Exercise A >>
In the text on the VCF file format, list every sample name that appears in the example header row.
Exercise B >>
Quote the VCF file format text word for word, beginning at the words "##fileformat=VCFv4.1" and stopping after "for imputation uncertainty.".

Given text: Begin

VCF file format

The VCF file contains the genetic data (genotypes). Hereafter a minimal example:

##fileformat=VCFv4.1
#CHROM POS ID REF ALT QUAL FILTER INFO FORMAT UNR1 UNR2 UNR3 UNR4
chr7 123 SNP1 A G 100 PASS INFO GT:DS 0/0:0.001 0/0:0.000 0/1:0.999 1/1:1.999
chr7 456 SNP2 T C 100 PASS INFO GT:DS 0/0:0.001 0/0:0.000 0/1:1.100 0/0:0.100
chr7 789 SNP3 A T 100 PASS INFO GT:DS 1/1:2.000 0/1:1.001 0/0:0.010 0/1:0.890

A precise description of this file format can be found here. FastQTL needs at least one of the two following fields GT or DS. It uses in priority the DS field and if absent, the GT field from which it derives the required dosages. We strongly recommend to use dosages instead of fixed genotypes in order to account for imputation uncertainty.

Missing entries (./., ./0 or ./1) are internally imputed as mean dosage at the variant site.

Indexing VCF file (required)

To feed FastQTL with VCF files, you need to index them with tabix first. Hereafter, the commands that does it:

bgzip genotypes.vcf && tabix -p vcf genotypes.vcf.gz

Look here for more details on Tabix and Bgzip command lines. The above command line produces a file genotypes.vcf.gz.tbi that contains the index for data.vcf.gz. These tow files need to be together in the same folder in order for FastQTL do be able to also read the index file when reading genotypes.vcf.gz.

Given text: End
Dataset excerpts: Begin

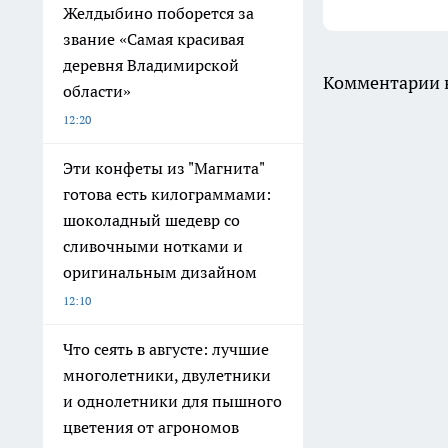
Желдыбино поборется за
звание «Самая красивая
деревня Владимирской
Комментарии н
области»
12:20
Эти конфеты из "Магнита"
готова есть килограммами:
шоколадный шедевр со
сливочными нотками и
оригинальным дизайном
12:10
Что сеять в августе: лучшие
многолетники, двулетники
и однолетники для пышного
цветения от агрономов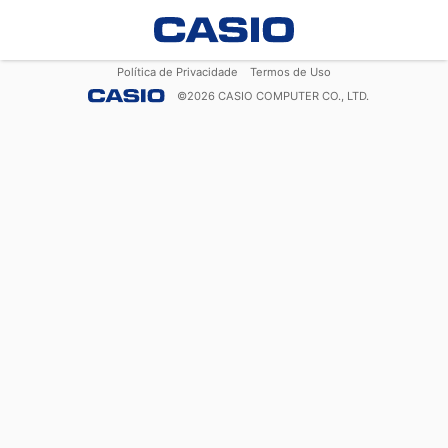
Política de Privacidade
Termos de Uso
©
2026
CASIO COMPUTER CO., LTD.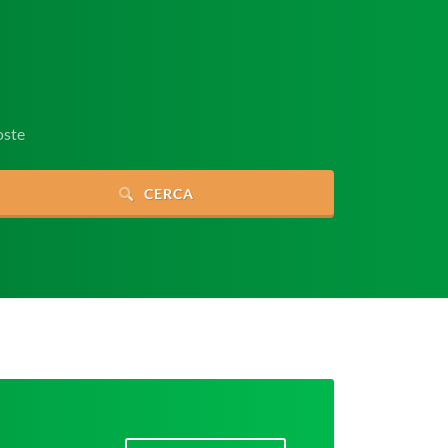
oste
CERCA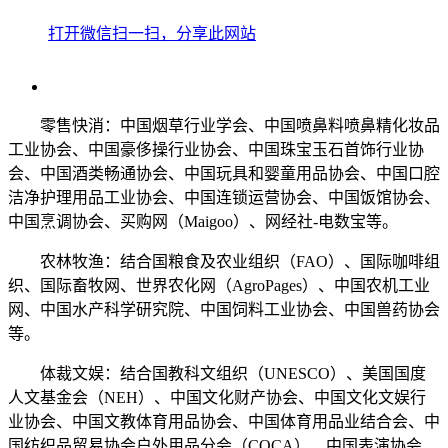
打开微信扫一扫，分享此网站
零售快消：中国烟草行业学会、中国喷鼻料喷鼻精化妆品
工业协会、中国豪侈操行业协会、中国珠宝玉石首饰行业协
会、中国酒类畅通协会、中国玩具和婴童用品协会、中国口腔
洁净护理用品工业协会、中国连锁运营协会、中国饭馆协会、
中国烹调协会、买购网（Maigoo）、网经社-电数宝等。
农林牧渔：结合国粮食及农业组织（FAO）、国际咖啡组
织、国际畜牧网、世界农化网（AgroPages）、中国农机工业
网、中国水产科学研究院、中国饲料工业协会、中国兽药协会
等。
体裁文娱：结合国教科文组织（UNESCO）、美国国度
人文基金会（NEH）、中国文化财产协会、中国文化文娱行
业协会、中国文教体育用品协会、中国体育用品业结合会、中
国纺织品贸易协会户外用品分会（COCA）、中国表演协会、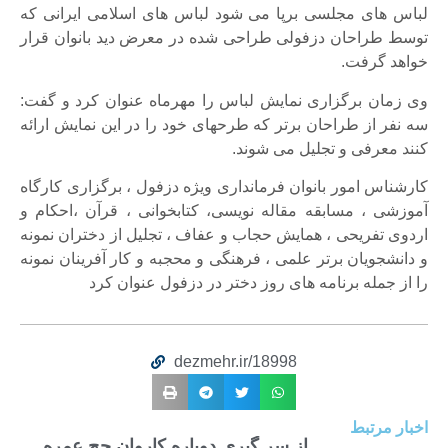
لباس های مجلسی برپا می شود لباس های اسلامی ایرانی که
توسط طراحان دزفولی طراحی شده در معرض دید بانوان قرار
خواهد گرفت.
وی زمان برگزاری نمایش لباس را مهرماه عنوان کرد و گفت:
سه نفر از طراحان برتر که طرحهای خود را در این نمایش ارائه
کنند معرفی و تجلیل می شوند.
کارشناس امور بانوان فرمانداری ویژه دزفول ، برگزاری کارگاه
آموزشی ، مسابقه مقاله نویسی، کتابخوانی ، قرآن ،احکام و
اردوی تفریحی ، همایش حجاب و عفاف ، تجلیل از دختران نمونه
و دانشجویان برتر علمی ، فرهنگی و محجبه و کار آفرینان نمونه
را از جمله برنامه های روز دختر در دزفول عنوان کرد
dezmehr.ir/18998
اخبار مرتبط
از سر گیری دوباره کاروان حج عمره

Dataset excerpts: End

Task answer A >>
UNR1, UNR2, UNR3, UNR4

Task answer B >>
##fileformat=VCFv4.1
#CHROM POS ID REF ALT QUAL FILTER INFO FORMAT UNR1 UNR2 UNR3 UNR4
chr7 123 SNP1 A G 100 PASS INFO GT:DS 0/0:0.001 0/0:0.000 0/1:0.999 1/1:1.999
chr7 456 SNP2 T C 100 PASS INFO GT:DS 0/0:0.001 0/0:0.000 0/1:1.100 0/0:0.100
chr7 789 SNP3 A T 100 PASS INFO GT:DS 1/1:2.000 0/1:1.001 0/0:0.010 0/1:0.890

A precise description of this file format can be found here. FastQTL needs at least one of the two following fields GT or DS. It uses in priority the DS field and if absent, the GT field from which it derives the required dosages. We strongly recommend to use dosages instead of fixed genotypes in order to account for imputation uncertainty.